Dumping the words "lesson learned" into my business knowledge I have acquired section of my so-called "management manual," there is a good one all small business owners should apply. Never pay contractors their fees all upfront. Either do payments or 50/50. Wanting to be a trusting person, I've stumbled and fell on my face a couple of times after "trusting" the wrong contractor -- someone I should have been able to trust. The rules should apply like this:
No. #1 Don't do anyone any favors out of strict kindness and pay them in advance of work. Motivation to do the work sometimes requires a carrot and a stick. If the contractor eats the carrot before commencing the work, the motivation is now gone. Leverage is now gone, too. Outside of legal recourse, that contractor can hold you hostage to his/her whims or lack of work ethic.
No. #2 Trust is earned ... period. I'm never one to suggest not to be trusting. Trust is a beautiful thing especially when you place it in the care of capable, dependable and trustworthy hands. Trust though is not automatic or should it automatically be given to someone who has not shown through trustworthy actions that it should be given to him or her at all. Even with a trusted worker, the 50/50 payment system or payments should still apply -- just keeping everyone real.
No. #3 Contracts might seem archaic and even annoying at times, but they sure are great when one or both parties is being contentious. Some people really don't like contracts or contractual obligations.

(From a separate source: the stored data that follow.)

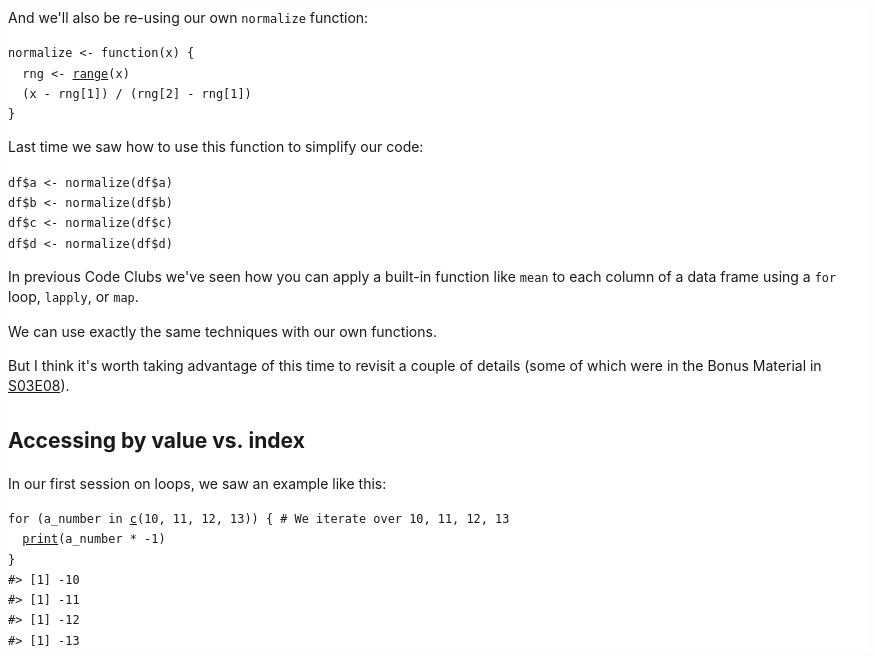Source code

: </div>

And we'll also be re-using our own `normalize` function:

<div class="highlight">

<pre class='chroma'><code class='language-r' data-lang='r'><span class='nv'>normalize</span> <span class='o'>&lt;-</span> <span class='kr'>function</span><span class='o'>(</span><span class='nv'>x</span><span class='o'>)</span> <span class='o'>&#123;</span>
  <span class='nv'>rng</span> <span class='o'>&lt;-</span> <span class='nf'><a href='https://rdrr.io/r/base/range.html'>range</a></span><span class='o'>(</span><span class='nv'>x</span><span class='o'>)</span>
  <span class='o'>(</span><span class='nv'>x</span> <span class='o'>-</span> <span class='nv'>rng</span><span class='o'>[</span><span class='m'>1</span><span class='o'>]</span><span class='o'>)</span> <span class='o'>/</span> <span class='o'>(</span><span class='nv'>rng</span><span class='o'>[</span><span class='m'>2</span><span class='o'>]</span> <span class='o'>-</span> <span class='nv'>rng</span><span class='o'>[</span><span class='m'>1</span><span class='o'>]</span><span class='o'>)</span>
<span class='o'>&#125;</span></code></pre>

</div>

Last time we saw how to use this function to simplify our code:

<div class="highlight">

<pre class='chroma'><code class='language-r' data-lang='r'><span class='nv'>df</span><span class='o'>$</span><span class='nv'>a</span> <span class='o'>&lt;-</span> <span class='nf'>normalize</span><span class='o'>(</span><span class='nv'>df</span><span class='o'>$</span><span class='nv'>a</span><span class='o'>)</span>
<span class='nv'>df</span><span class='o'>$</span><span class='nv'>b</span> <span class='o'>&lt;-</span> <span class='nf'>normalize</span><span class='o'>(</span><span class='nv'>df</span><span class='o'>$</span><span class='nv'>b</span><span class='o'>)</span>
<span class='nv'>df</span><span class='o'>$</span><span class='nv'>c</span> <span class='o'>&lt;-</span> <span class='nf'>normalize</span><span class='o'>(</span><span class='nv'>df</span><span class='o'>$</span><span class='nv'>c</span><span class='o'>)</span>
<span class='nv'>df</span><span class='o'>$</span><span class='nv'>d</span> <span class='o'>&lt;-</span> <span class='nf'>normalize</span><span class='o'>(</span><span class='nv'>df</span><span class='o'>$</span><span class='nv'>d</span><span class='o'>)</span></code></pre>

</div>

In previous Code Clubs we've seen how you can apply a built-in function like `mean` to each column of a data frame using a `for` loop, `lapply`, or `map`.

We can use exactly the same techniques with our own functions.

But I think it's worth taking advantage of this time to revisit a couple of details (some of which were in the Bonus Material in [S03E08](https://biodash.github.io/codeclub/s03e08_loops/)).

## Accessing by value vs. index

In our first session on loops, we saw an example like this:

<div class="highlight">

<pre class='chroma'><code class='language-r' data-lang='r'><span class='kr'>for</span> <span class='o'>(</span><span class='nv'>a_number</span> <span class='kr'>in</span> <span class='nf'><a href='https://rdrr.io/r/base/c.html'>c</a></span><span class='o'>(</span><span class='m'>10</span>, <span class='m'>11</span>, <span class='m'>12</span>, <span class='m'>13</span><span class='o'>)</span><span class='o'>)</span> <span class='o'>&#123;</span> <span class='c'># We iterate over 10, 11, 12, 13</span>
  <span class='nf'><a href='https://rdrr.io/r/base/print.html'>print</a></span><span class='o'>(</span><span class='nv'>a_number</span> <span class='o'>*</span> <span class='o'>-</span><span class='m'>1</span><span class='o'>)</span>
<span class='o'>&#125;</span>
<span class='c'>#&gt; [1] -10</span>
<span class='c'>#&gt; [1] -11</span>
<span class='c'>#&gt; [1] -12</span>
<span class='c'>#&gt; [1] -13</span></code></pre>
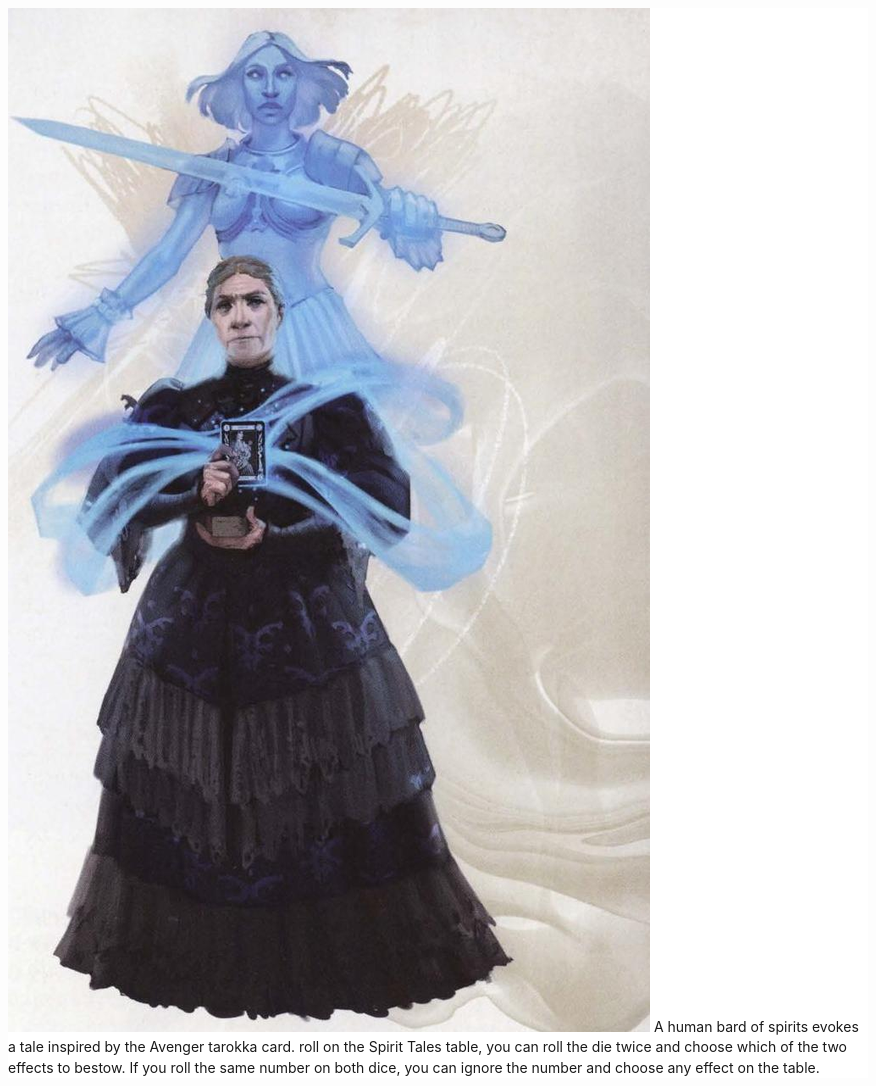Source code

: ![img-12.jpeg](assets/Van%20Richten's%20Guide%20to%20Ravenloft_img-12.jpeg)
A human bard of spirits evokes a tale inspired
by the Avenger tarokka card.
roll on the Spirit Tales table, you can roll the die twice and choose which of the two effects to bestow. If you roll the same number on both dice, you can ignore the number and choose any effect on the table.
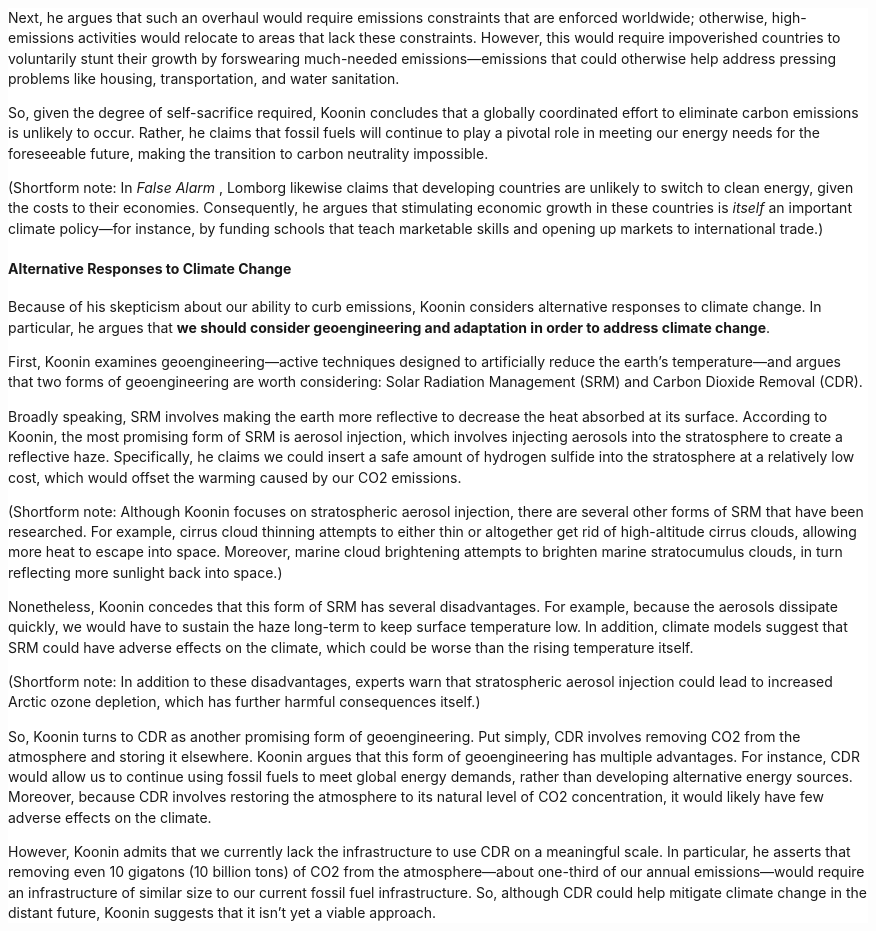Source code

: Next, he argues that such an overhaul would require emissions constraints that are enforced worldwide; otherwise, high-emissions activities would relocate to areas that lack these constraints. However, this would require impoverished countries to voluntarily stunt their growth by forswearing much-needed emissions—emissions that could otherwise help address pressing problems like housing, transportation, and water sanitation.

So, given the degree of self-sacrifice required, Koonin concludes that a globally coordinated effort to eliminate carbon emissions is unlikely to occur. Rather, he claims that fossil fuels will continue to play a pivotal role in meeting our energy needs for the foreseeable future, making the transition to carbon neutrality impossible.

(Shortform note: In _False Alarm_ , Lomborg likewise claims that developing countries are unlikely to switch to clean energy, given the costs to their economies. Consequently, he argues that stimulating economic growth in these countries is _itself_ an important climate policy—for instance, by funding schools that teach marketable skills and opening up markets to international trade.)

#### Alternative Responses to Climate Change

Because of his skepticism about our ability to curb emissions, Koonin considers alternative responses to climate change. In particular, he argues that **we should consider geoengineering and adaptation in order to address climate change**.

First, Koonin examines geoengineering—active techniques designed to artificially reduce the earth’s temperature—and argues that two forms of geoengineering are worth considering: Solar Radiation Management (SRM) and Carbon Dioxide Removal (CDR).

Broadly speaking, SRM involves making the earth more reflective to decrease the heat absorbed at its surface. According to Koonin, the most promising form of SRM is aerosol injection, which involves injecting aerosols into the stratosphere to create a reflective haze. Specifically, he claims we could insert a safe amount of hydrogen sulfide into the stratosphere at a relatively low cost, which would offset the warming caused by our CO2 emissions.

(Shortform note: Although Koonin focuses on stratospheric aerosol injection, there are several other forms of SRM that have been researched. For example, cirrus cloud thinning attempts to either thin or altogether get rid of high-altitude cirrus clouds, allowing more heat to escape into space. Moreover, marine cloud brightening attempts to brighten marine stratocumulus clouds, in turn reflecting more sunlight back into space.)

Nonetheless, Koonin concedes that this form of SRM has several disadvantages. For example, because the aerosols dissipate quickly, we would have to sustain the haze long-term to keep surface temperature low. In addition, climate models suggest that SRM could have adverse effects on the climate, which could be worse than the rising temperature itself.

(Shortform note: In addition to these disadvantages, experts warn that stratospheric aerosol injection could lead to increased Arctic ozone depletion, which has further harmful consequences itself.)

So, Koonin turns to CDR as another promising form of geoengineering. Put simply, CDR involves removing CO2 from the atmosphere and storing it elsewhere. Koonin argues that this form of geoengineering has multiple advantages. For instance, CDR would allow us to continue using fossil fuels to meet global energy demands, rather than developing alternative energy sources. Moreover, because CDR involves restoring the atmosphere to its natural level of CO2 concentration, it would likely have few adverse effects on the climate.

However, Koonin admits that we currently lack the infrastructure to use CDR on a meaningful scale. In particular, he asserts that removing even 10 gigatons (10 billion tons) of CO2 from the atmosphere—about one-third of our annual emissions—would require an infrastructure of similar size to our current fossil fuel infrastructure. So, although CDR could help mitigate climate change in the distant future, Koonin suggests that it isn’t yet a viable approach.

It's paperwork, and the thought is, it's only as good as the paper. Now I do like contracts because is covers my derriere to have one, and it's a "keep 'em honest" reference point.
Here is the real lesson learned. You think you know somebody, and you think they would NEVER do this or do that -- they're good people. Well, truth is we only know what we know. And it's what we don't know that can bite us in business. So, my practical advice: don't use the honor system. A strict honor system is only as honest as the client or contractor. And since that percentage is sketchy, the great and steady fallback system is to keep it writing, don't pay all upfront, and keep all agreements filed away for future reference.